The first thread treats pains as particulars spatially located in body regions, or more generally, as particular conditions of body parts that have spatiotemporal characteristics as well as features such as volume and intensity (among others). This thread manifests itself in common ways of attributing pains to bodily locations, such as the following:
- (1) I have a sharp pain in the back of my right hand
- (2) There is a throbbing pain in my left thigh
- (3) My right shoulder hurts
- (4) My wisdom tooth aches intensely.
According to this thread, pains are like physical objects, or specific conditions of physical objects. We also commonly use the verbs ‘feel’ or ‘experience’ to describe our epistemic relation to pains attributed to body parts:
- (5) I feel a sharp pain in the back of my right hand
- (6) I am experiencing pain in my upper left thigh, etc.
(5) suggests that we stand in some sort of perceptual relation to a spatiotemporal particular. Without an indefinite article, (6) suggests that I perceive some quantifiable feature or condition of my thigh. When we feel pains in bodily locations, our nursing behavior and our attention are directed toward those locations.
Less frequently, we also talk about the same pain returning or lasting intermittently:
- (7) I have been having the same pain in my knee as soon as I start jogging
- (8) My headache returned the moment we started having the same argument again.
So according to this thread when we feel pain in parts of our bodies, we perceive something or some condition in those parts, and when we report them by uttering sentences like (1) through (8), we seem to make perceptual reports. These reports seem on a par with the more straightforward perceptual reports such as:
- (9) I see a dark discoloration on the back of my right hand
- (10) I see the red apple on the table
- (11) I heard a big explosion
- (12) I am smelling the sweet odor coming from the rose garden
- (13) I feel the smooth texture of the surface, etc.
Compare, for instance, (5) and (9): they seem to have the same surface grammar demanding a similar perceptual reading according to which I stand in some sort of perceptual relation to something.
Thus, this thread in our ordinary conception favors an understanding of pains as if they were the objects of our perceptions. When this is combined with our practice of treating pains as having spatiotemporal properties along with other similar features typically attributed to physical objects or quantities, it thus points to an understanding of pains according to which pains might plausibly be identified with physical features or conditions of our body parts, probably with some sort of physical damage or trauma to the tissue. Indeed, when we look at the ways in which we talk about a pain, we seem to be attributing something bad to a bodily location by reporting its somatosensory perception there, just as we report the existence of a red apple on the table by reporting its visual perception.

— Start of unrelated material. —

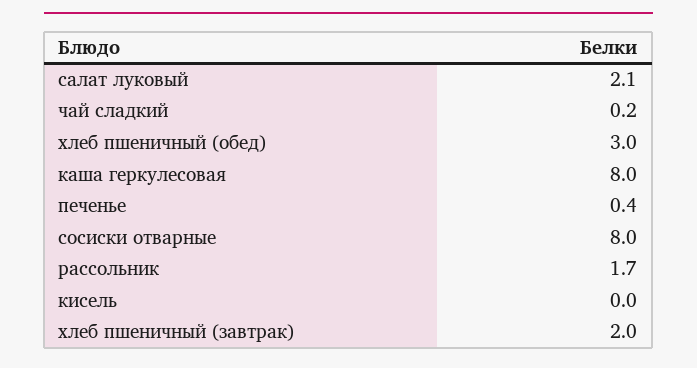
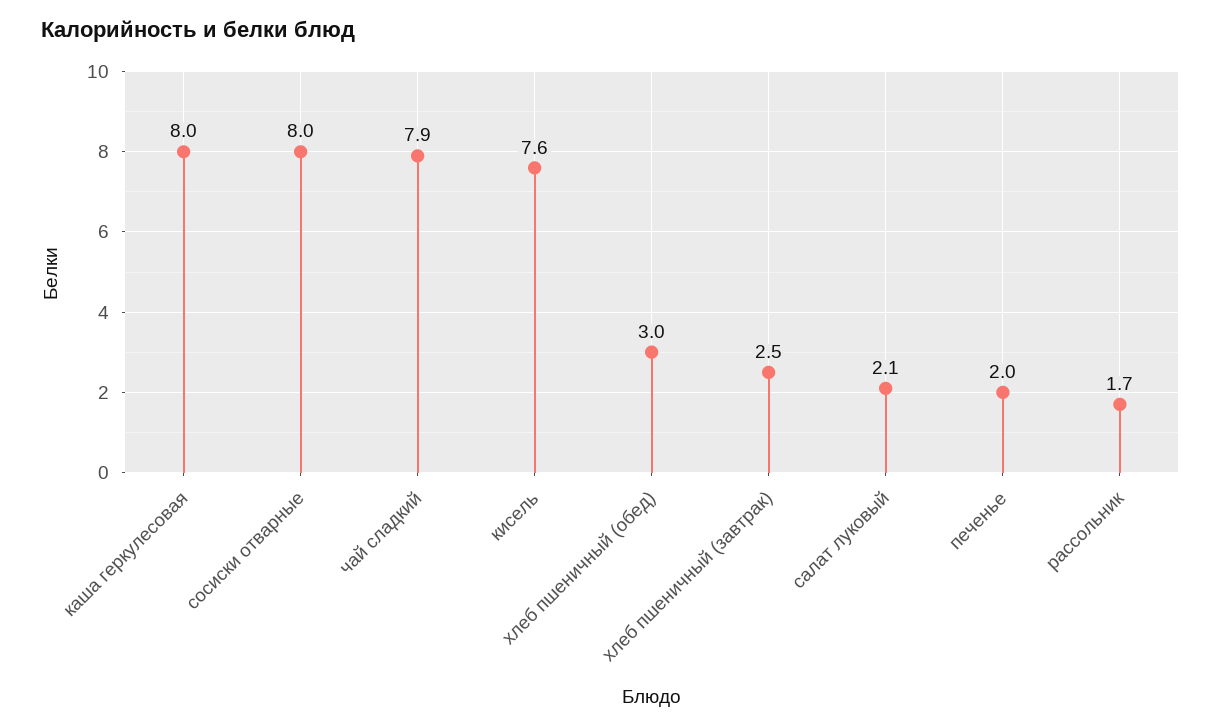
чай сладкий: 0.2 -> 7.9
печенье: 0.4 -> 2
кисель: 0 -> 7.6
хлеб пшеничный (завтрак): 2 -> 2.5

Nevertheless, the very same common sense, although it points in that direction, resists identifying a pain with any physical feature or condition instantiated in the body. Thus it also seems to resist identifying feeling pain in body regions with perceiving something physical in those regions.
A quick thought experiment should confirm this. Suppose that we do in fact attribute a physical condition, call it PC, when we attribute pain to body parts, and that PC is the perceptual object of such experiences. So, for instance, John’s current excruciating experience (call this E) is caused by and represents a physical condition in his leg (e.g., a tear in his tendon), and our ordinary concept of pain applies in the first instance to this condition in his leg. From this it would follow that
(a) John would not have any pain if he had E, but no PC in his leg
(as in the case of, for instance, phantom limb pains and centrally generated chronic pains),
and, conversely,
(b) John would have pain if he had PC but no E
(as would be the case, for instance, if he had taken absolutely effective painkillers or his leg had been locally anesthetized).
But these statements are intuitively incorrect. They appear to clash with our ordinary or dominant concept of pain, which seems to track the experience rather than the physical condition. This resistance to identifying pains with localizable physical conditions comes from the second thread found in the very same common-sense conception of pain.